Why did the number go to the therapist? Because it had a recurring complex!

To solve for "n" in the equation nP5 = 14(nP4), let's break it down:

nP5 represents the number of permutations of "n" objects taken 5 at a time.
nP4 represents the number of permutations of "n" objects taken 4 at a time.

To solve the equation, we need to find the value of "n" that makes the equation true.

Now, let's expand the equation:
nP5 = 14(nP4)

The number of permutations can be calculated using the factorial function:
nP5 = n! / (n-5)!

Expanding the right side of the equation:
14(nP4) = 14 * n! / (n-4)!

Now, equating the two sides of the equation, we have:
n! / (n-5)! = 14 * n! / (n-4)!

To get rid of the factorials, we can cancel them out:
(n! / (n-5)!) = (14 * n! / (n-4)!)

Cancelling out the factorials gives us:
1 / (n-5)! = 14 / (n-4)!

To solve for "n", we can cross-multiply:
14 * (n-5)! = (n-4)!

Dividing both sides by 14:
(n-5)! = (n-4)! / 14

Now, we have an equation without factorials. To solve it, we'll need to approach it symbolically or use a numerical method.

To solve for n, you need to simplify the equation by expanding the permutations (nP5 and nP4) and then solve for n.

The formula for permutations is given by:

nPk = n! / (n - k)!

Where n! is the factorial of n, denoting the product of all positive integers less than or equal to n.

Let's expand the permutations:

nP5 = n! / (n - 5)!
nP4 = n! / (n - 4)!

Substituting these into the equation:

n! / (n - 5)! = 14 * (n! / (n - 4)!)

Now, to simplify further, we can cancel out the factorials:

(n! / (n - 5)!) / (n! / (n - 4)!) = 14

Dividing fractions is the same as multiplying the first fraction by the reciprocal of the second fraction:

(n! / (n - 5)!) * ((n - 4)! / n!) = 14

The n! terms cancel out:

1 / (n - 5) * (n - 4) / 1 = 14

Simplifying:

(n - 4) / (n - 5) = 14

Now, we can cross multiply:

(n - 4) * 1 = 14 * (n - 5)

Expanding:

n - 4 = 14n - 70

Combine like terms:

0 = 13n - 66

Move the constants to the other side:

13n = 66

Finally, divide by 13 to solve for n:

n = 66 / 13

Simplifying:

n = 5

Therefore, n = 5 is the solution to the equation nP5 = 14(nP4).

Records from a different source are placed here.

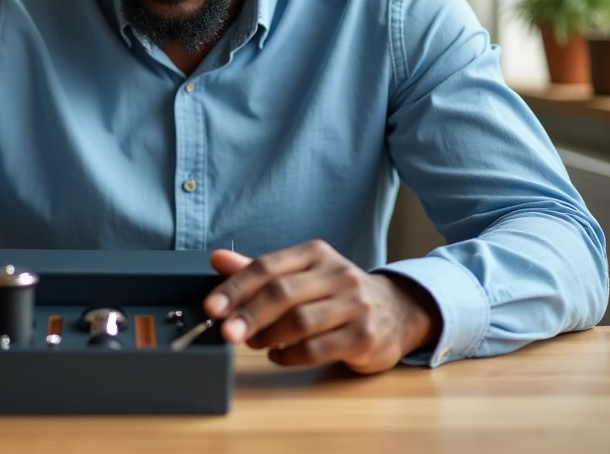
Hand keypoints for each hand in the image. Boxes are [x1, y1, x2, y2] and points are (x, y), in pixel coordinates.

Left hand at [204, 239, 439, 373]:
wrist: (397, 311)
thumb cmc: (336, 293)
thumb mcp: (301, 273)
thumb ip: (258, 270)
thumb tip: (216, 260)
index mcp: (316, 254)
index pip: (268, 266)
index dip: (236, 287)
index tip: (212, 307)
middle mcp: (338, 274)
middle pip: (283, 293)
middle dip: (248, 314)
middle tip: (225, 332)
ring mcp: (355, 306)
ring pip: (300, 322)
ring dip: (268, 336)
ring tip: (252, 343)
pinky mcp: (365, 337)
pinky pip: (317, 349)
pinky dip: (289, 355)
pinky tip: (277, 356)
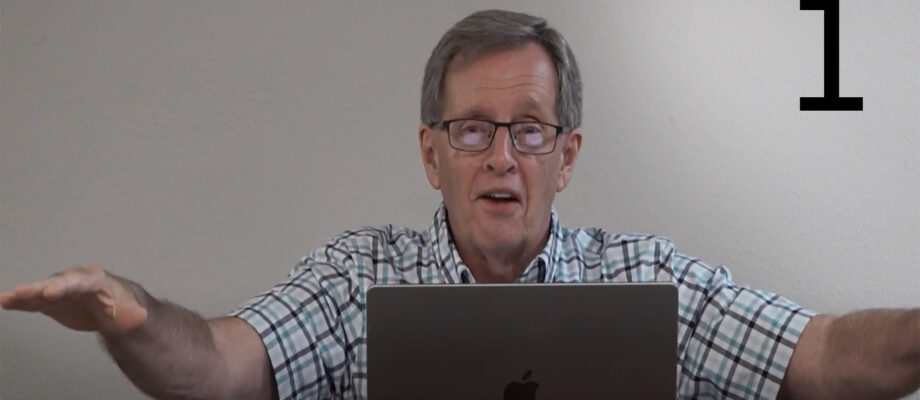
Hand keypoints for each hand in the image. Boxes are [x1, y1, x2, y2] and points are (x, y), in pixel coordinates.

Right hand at [0, 264, 148, 334]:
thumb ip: (134, 315)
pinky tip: (6, 303)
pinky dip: (20, 303)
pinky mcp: (53, 302)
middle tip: (23, 292)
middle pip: (58, 283)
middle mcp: (77, 281)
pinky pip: (34, 302)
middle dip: (41, 288)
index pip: (82, 282)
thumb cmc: (125, 308)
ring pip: (41, 291)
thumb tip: (139, 316)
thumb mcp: (133, 313)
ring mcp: (62, 290)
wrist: (116, 309)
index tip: (51, 293)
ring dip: (25, 295)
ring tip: (7, 298)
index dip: (66, 286)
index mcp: (98, 281)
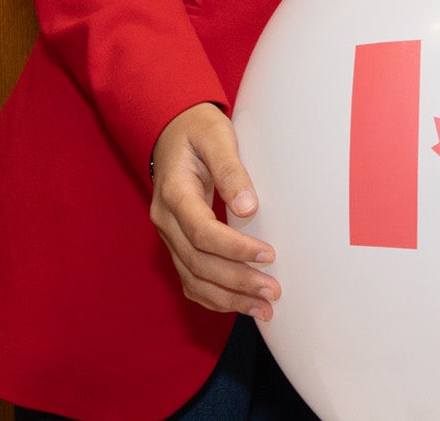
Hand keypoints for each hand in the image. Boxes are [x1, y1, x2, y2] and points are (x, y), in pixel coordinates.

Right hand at [150, 103, 277, 320]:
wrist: (173, 131)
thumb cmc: (198, 130)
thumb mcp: (217, 136)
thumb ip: (231, 170)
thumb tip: (250, 208)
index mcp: (173, 193)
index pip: (202, 232)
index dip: (235, 248)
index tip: (269, 255)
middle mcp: (166, 220)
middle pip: (198, 263)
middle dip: (237, 282)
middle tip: (273, 291)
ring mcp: (169, 235)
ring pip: (192, 278)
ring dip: (229, 298)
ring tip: (264, 309)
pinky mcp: (177, 243)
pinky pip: (190, 279)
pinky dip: (214, 297)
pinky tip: (240, 304)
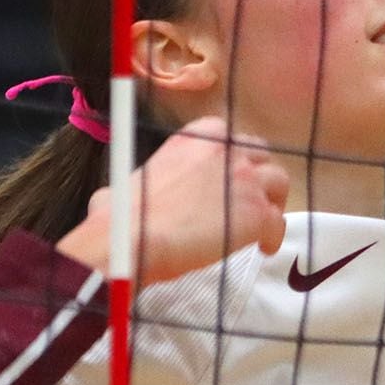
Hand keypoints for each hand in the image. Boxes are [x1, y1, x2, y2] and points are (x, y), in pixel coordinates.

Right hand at [56, 119, 288, 284]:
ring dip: (272, 201)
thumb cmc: (119, 217)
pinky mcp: (256, 212)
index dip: (232, 161)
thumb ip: (131, 185)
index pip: (230, 139)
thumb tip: (105, 201)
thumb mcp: (122, 186)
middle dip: (258, 174)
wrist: (130, 239)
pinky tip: (265, 248)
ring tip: (262, 223)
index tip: (226, 181)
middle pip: (260, 155)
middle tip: (249, 199)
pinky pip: (277, 223)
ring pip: (278, 182)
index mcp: (198, 137)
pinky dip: (273, 236)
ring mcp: (245, 179)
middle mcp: (227, 150)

To solve for n in the equation nP5 = 14(nP4), where nP5 represents the permutation of n taken 5 at a time, and nP4 represents the permutation of n taken 4 at a time, we can follow these steps:

Step 1: Expand the permutations:
nP5 = n! / (n - 5)!
nP4 = n! / (n - 4)!

Step 2: Substitute these expressions into the equation:
n! / (n - 5)! = 14 * (n! / (n - 4)!)

Step 3: Simplify the equation by canceling out the common terms:
(n - 4)! * n! / (n - 5)! = 14 * n!

Step 4: Cancel out the n! terms on both sides of the equation:
(n - 4)! = 14

Step 5: Solve for (n - 4):
(n - 4)! = 14

To solve this, we need to find the factorial values for numbers greater than or equal to 4 until we find the factorial value that equals 14.

(n - 4)! = 14
(3)! = 14 (not equal to 14)
(4)! = 24 (not equal to 14)
(5)! = 120 (not equal to 14)
(6)! = 720 (not equal to 14)

We stop here since the factorial value of 6 is greater than 14.

Since there is no value of n that satisfies the equation, we can conclude that there is no solution for n in the given equation.